- Theatrical release poster
- Directed by: Richard Ramsey
- Written by: Richard Ramsey
- Produced by: Shane Sooter
- Starring: Alan Powell; Ali Faulkner; Caitlin Nicol-Thomas; Danny Vinson; Gary Jenkins; Aaron Benward; Kenda Benward; Jude Ramsey;
- Cinematography: Kevin Bryan
- Edited by: Jared Hardy
- Music by: Vince Emmett
- Production company: City on a Hill Studios
- Distributed by: Samuel Goldwyn Films
- Release date: September 26, 2014;
- Running time: 116 minutes
- Country: United States
- Language: English
- Box office: $1 million

= The Song (2014 film) =

The Song is a 2014 American romantic drama film written and directed by Richard Ramsey.

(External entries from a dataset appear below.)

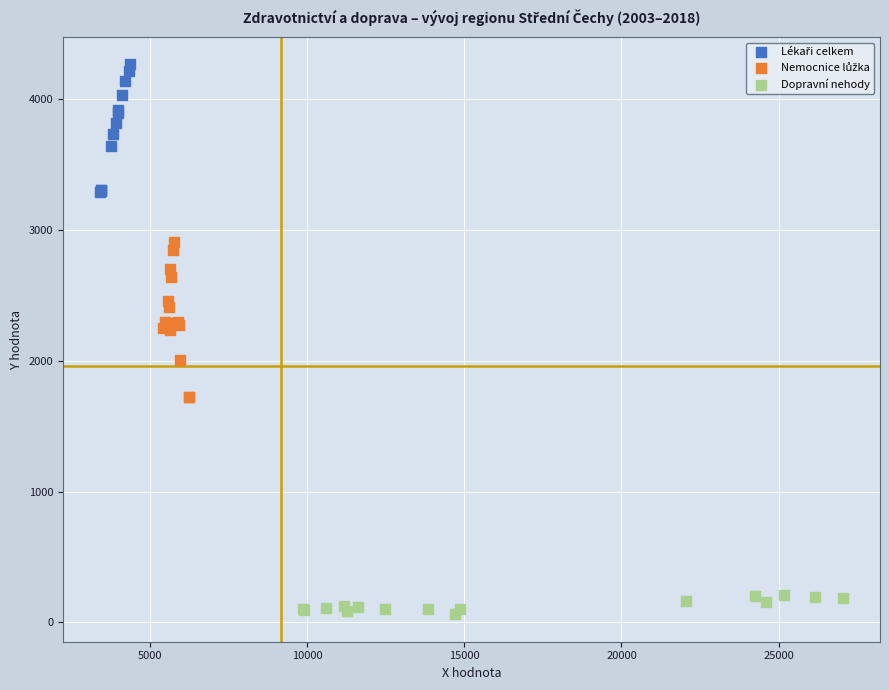

Which series contains the lowest Y value?

Dopravní nehody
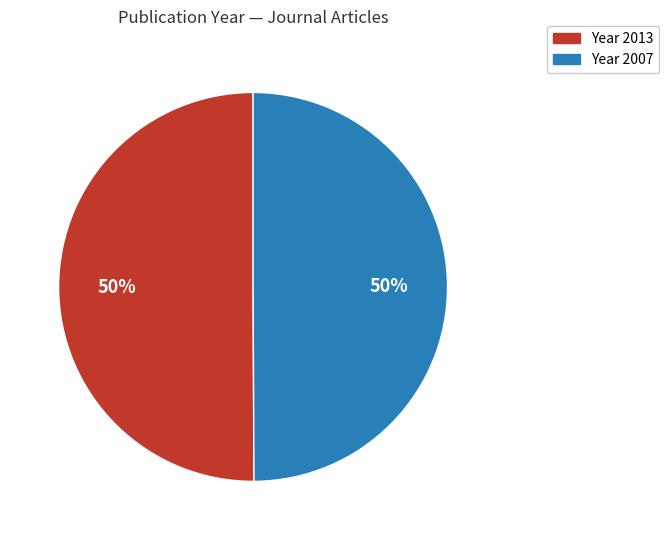

To the nearest percent, what is the average slice percentage?

50%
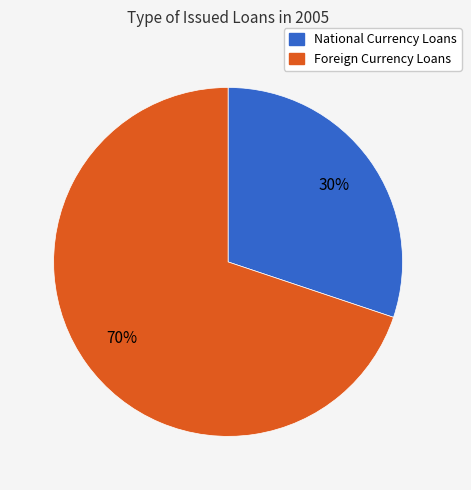

Is there a majority slice in this chart?

Yes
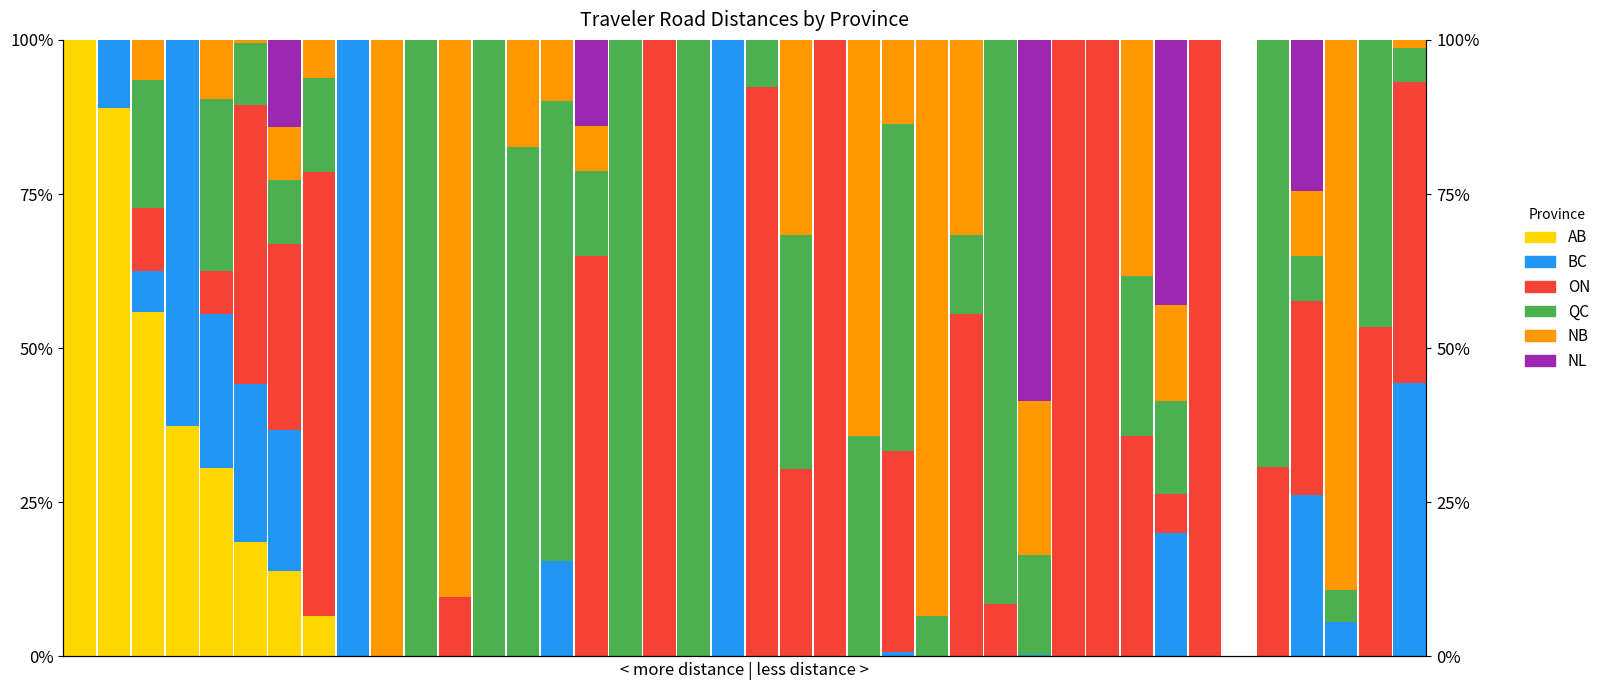

At which label is AB closest to 50?

2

The film follows about a singer-songwriter, whose marriage suffers when the song he wrote for his wife propels him to stardom. The film was inspired by the Song of Songs and the life of Solomon.

==Plot==
Jed King is the son of successful country music legend, David King. Jed meets Rose, the daughter of a vineyard owner, and marries her. He writes a song about her that propels him to stardom. Conflict arises when King becomes involved with Shelby Bale, a free-spirited young musician who is on tour with him. King’s career and marriage begin a downward spiral as a result of his choices and the film chronicles his struggles.

==Cast==
- Alan Powell as Jed King
- Ali Faulkner as Rose
- Caitlin Nicol-Thomas as Shelby
- Danny Vinson as Shep Jordan
- Aaron Benward as David King
- Kenda Benward as Bethany King
- Jude Ramsey as Ray King
- Gary Jenkins as Stan
- Landon Marshall as Eddie

Casting Notes:
- Alan Powell is co-founder of Anthem Lights.
- Aaron (David King) and Kenda Benward (Bethany) are married in real life as well, and parents of Luke Benward.